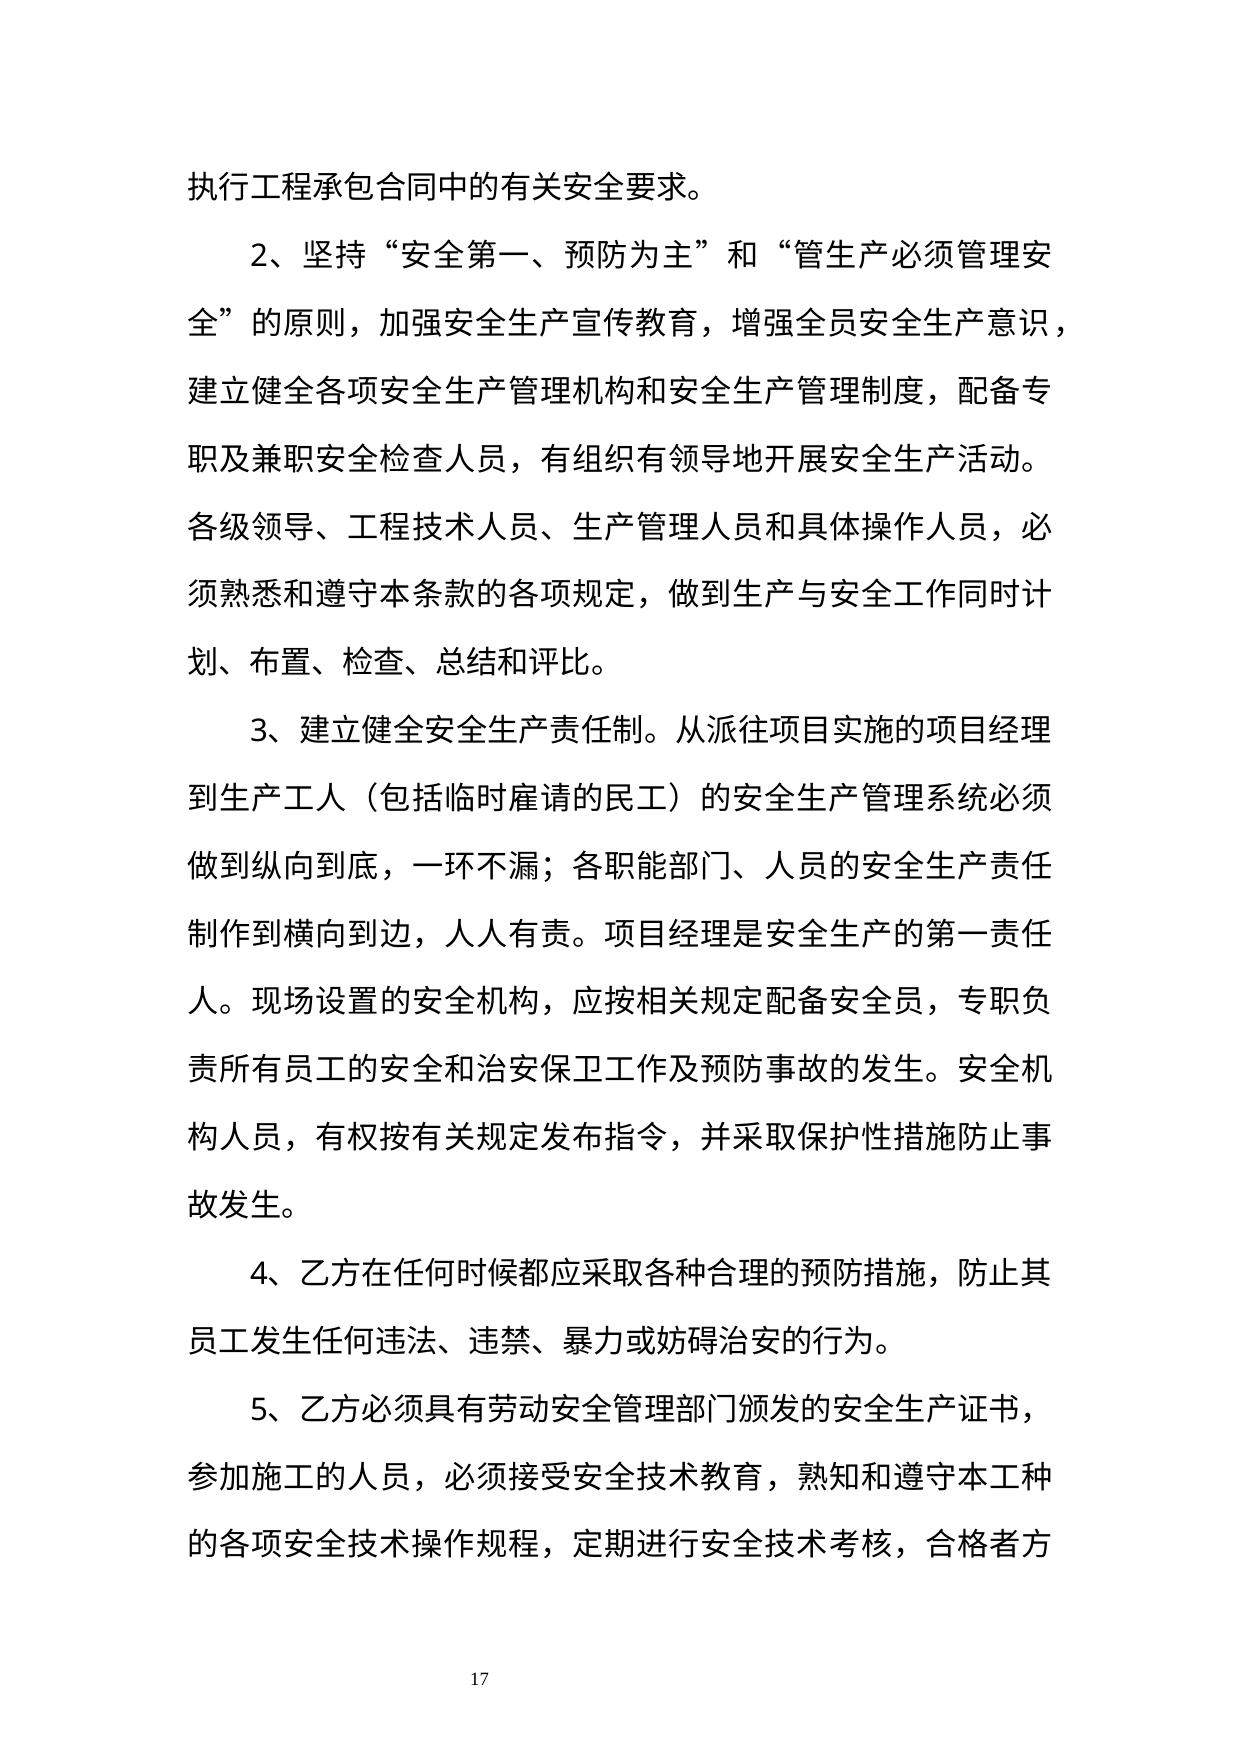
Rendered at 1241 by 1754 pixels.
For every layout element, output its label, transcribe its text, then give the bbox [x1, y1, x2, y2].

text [187, 162, 1053, 208]
text 4、乙方在任何时候都应采取各种合理的预防措施，防止其员工发生任何违法、违禁、暴力或妨碍治安的行为。 [187, 1248, 1053, 1361]
text 2、坚持“安全第一、预防为主”和“管生产必须管理安全”的原则，加强安全生产宣传教育，增强全员安全生产意识，建立健全各项安全生产管理机构和安全生产管理制度，配备专职及兼职安全检查人员，有组织有领导地开展安全生产活动。各级领导、工程技术人员、生产管理人员和具体操作人员，必须熟悉和遵守本条款的各项规定，做到生产与安全工作同时计划、布置、检查、总结和评比。 [187, 230, 1053, 683]
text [187, 1384, 1053, 1565]
text 3、建立健全安全生产责任制。从派往项目实施的项目经理到生产工人（包括临时雇请的民工）的安全生产管理系统必须做到纵向到底，一环不漏；各职能部门、人员的安全生产责任制作到横向到边，人人有责。项目经理是安全生产的第一责任人。现场设置的安全机构，应按相关规定配备安全员，专职负责所有员工的安全和治安保卫工作及预防事故的发生。安全机构人员，有权按有关规定发布指令，并采取保护性措施防止事故发生。 [187, 705, 1053, 1225]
——
→ ASSIGNMENT
Repeat the lines exactly as they stand, from the opening line of the data through the line with "For every layout". Pictures stay out of the copy.

→ PROBLEM SOLUTION
Rendered at 1241 by 1754 pixels.
For every layout element, output its label, transcribe its text, then give the bbox [x1, y1, x2, y2].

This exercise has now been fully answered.